▶ [DOCUMENT SEGMENT]:
--------------------------------

THE HUSBAND OR PRESUMED FATHER MAY FILE

The presumed father may file by raising the issue in a divorce or separate maintenance action against the mother. MCL 722.1441(2).
[1]

The court may determine that the child was born out of wedlock if the presumed father files the action or if the presumed father raises the issue in an action for divorce or separate maintenance between the presumed father and the mother. MCL 722.1441(2).[3]

A child conceived and born during a marriage is legally presumed the legitimate child of that marriage and the mother’s husband is legally presumed the father. Under prior Michigan law, a third party lacked standing to challenge this presumption unless a court had previously determined that the child was not the product of the marriage. Thus, if a child had a presumed father, an alleged father had no right establish parentage.[3]

A paternity action may not be used to relitigate the issue of the ex-husband’s paternity if it was established in the divorce proceedings. Hackley v Hackley, 426 Mich 582, 395 NW2d 906 (1986) (support order arising from divorce decree constituted adjudication of paternity and duty of support); see also Rucinski v Rucinski, 172 Mich App 20, 431 NW2d 241 (1988) (where husband had not denied paternity during divorce proceedings, divorce judgment and support order constituted adjudication of paternity); accord Hawkins v Murphy, 222 Mich App 664, 565 NW2d 674 (1997) (when paternity has been determined in prior proceeding involving same parties, it may not be re litigated, even if both parties stipulate to blood tests showing that man is not child’s father).[1] The Recovation of Paternity allows a prior order regarding an affilate father to be relitigated and because of the “or” concerning it appears the presumed father can raise it in a divorce or separate maintenance action or through Public Act 159 2012 Revocation of Paternity MCL 722.1431 et al.

--------------------------------

▶ [RECORDS SHOWN]:
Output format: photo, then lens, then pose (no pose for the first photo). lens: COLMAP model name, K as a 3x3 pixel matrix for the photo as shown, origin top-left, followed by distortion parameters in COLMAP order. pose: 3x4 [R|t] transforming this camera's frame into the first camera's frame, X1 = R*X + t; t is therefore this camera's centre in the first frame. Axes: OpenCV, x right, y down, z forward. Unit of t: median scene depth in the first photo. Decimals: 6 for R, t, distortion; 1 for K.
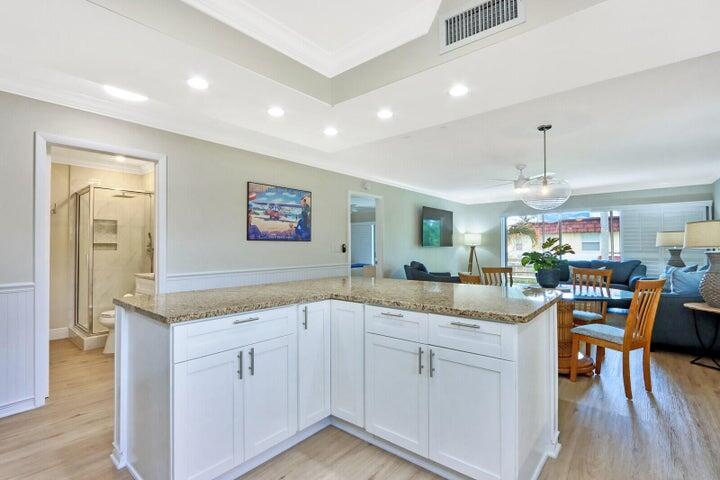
lens RADIAL K [[336.1, 0, 347.9], [0, 336.1, 242.9], [0, 0, 1]] dist [-0.018509, -0.000046]
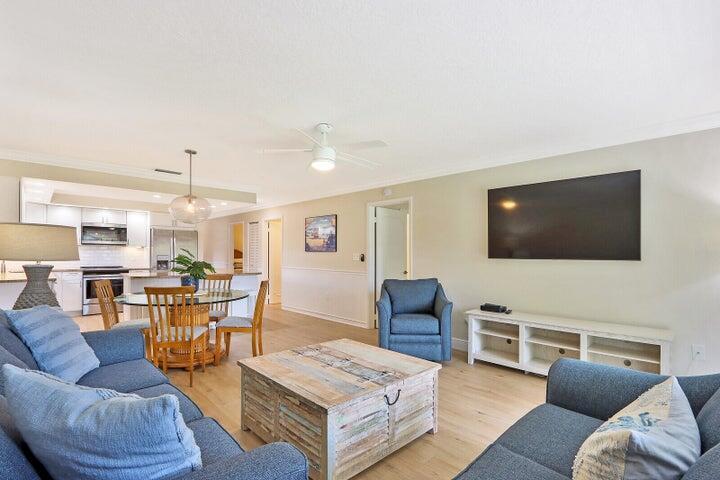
lens RADIAL K [[339.4, 0, 357.8], [0, 339.4, 256.3], [0, 0, 1]] dist [0.000097, -0.000078]
pose [[-0.099616, 0.010162, -0.994974, 1.390074], [0.003019, 0.999946, 0.009911, -0.000086], [0.995021, -0.002017, -0.099641, 1.385966]]
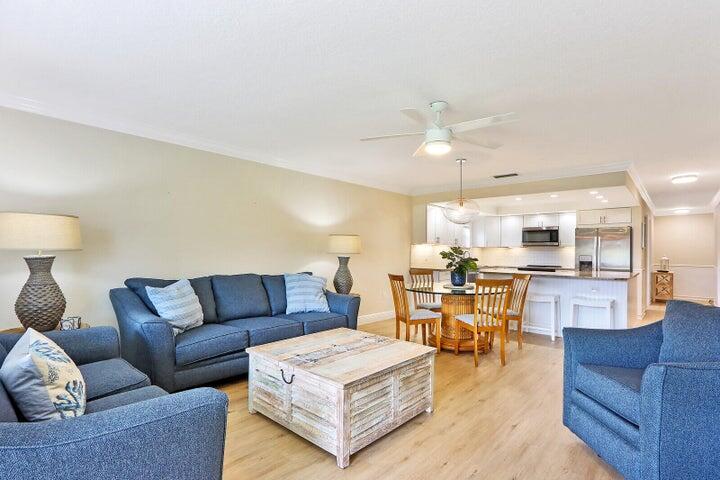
lens RADIAL K [[349.5, 0, 360.1], [0, 349.5, 248.1], [0, 0, 1]] dist [-0.001495, -0.000115]
pose [[-0.999733, -0.005872, 0.022338, 0.780218], [-0.006370, 0.999731, -0.022286, 0.018200], [-0.022201, -0.022422, -0.999502, 1.932298]]
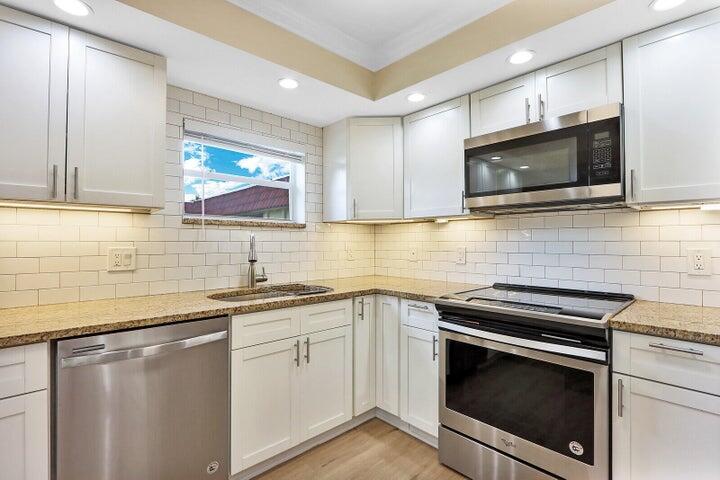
lens RADIAL K [[340.6, 0, 358.3], [0, 340.6, 238.3], [0, 0, 1]] dist [-0.004713, -0.000277]
pose [[-0.993424, 0.008239, 0.114195, -0.013801], [0.005567, 0.999704, -0.023697, 0.004689], [-0.114357, -0.022905, -0.993176, 0.401690]]
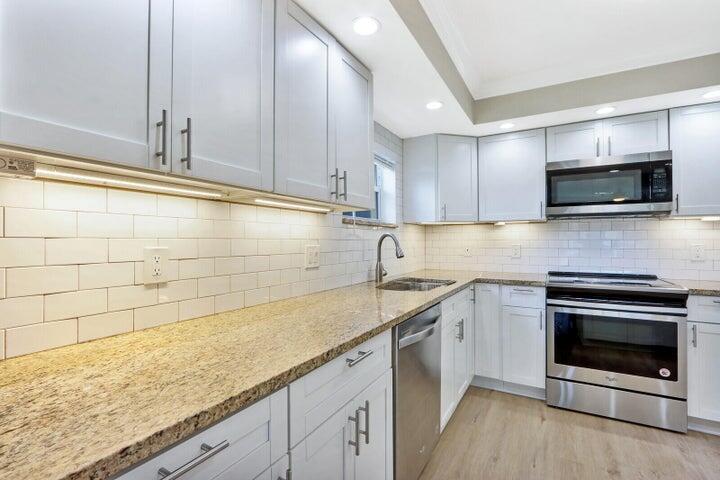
lens RADIAL K [[336.6, 0, 360.0], [0, 336.6, 240.0], [0, 0, 1]] dist [-0.000246, 0.000148]
pose [[-0.980948, 0.006681, -0.194155, 0.367737], [0.009675, 0.999848, -0.014477, 0.004476], [0.194028, -0.016080, -0.980864, 0.458595]]
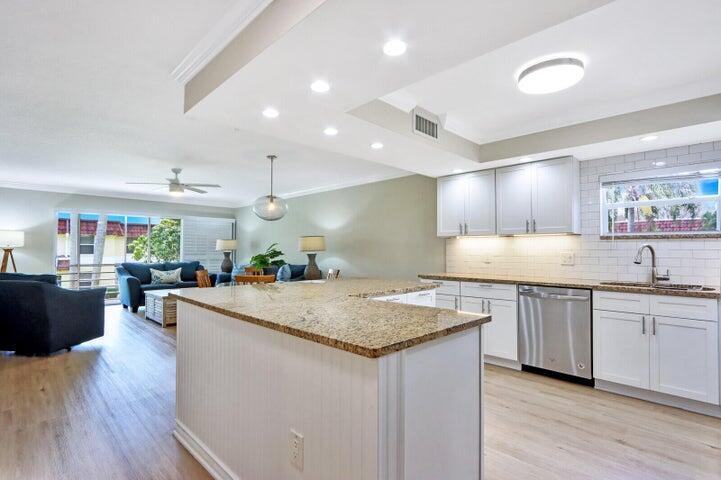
lens RADIAL K [[348.1, 0, 360.5], [0, 348.1, 240.0], [0, 0, 1]] dist [-0.005462, -0.000444]
pose [[0.068253, 0.033389, 0.997109, -0.584429], [-0.014715, 0.999365, -0.032457, 0.008698], [-0.997560, -0.012458, 0.068701, 0.465311]]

--------------------------------

▶ [WORK INSTRUCTIONS]:
1. Return the paternity excerpt word for word, starting at "THE HUSBAND OR" and ending at "against the mother. MCL 722.1441(2).".
2. According to the paternity excerpt, when could a third party challenge the presumption of a husband's fatherhood under prior Michigan law?

▶ [ANSWERS BY ITEM]:
1.
THE HUSBAND OR PRESUMED FATHER MAY FILE

The presumed father may file by raising the issue in a divorce or separate maintenance action against the mother. MCL 722.1441(2).

2. Only if a court had previously determined that the child was not the product of the marriage.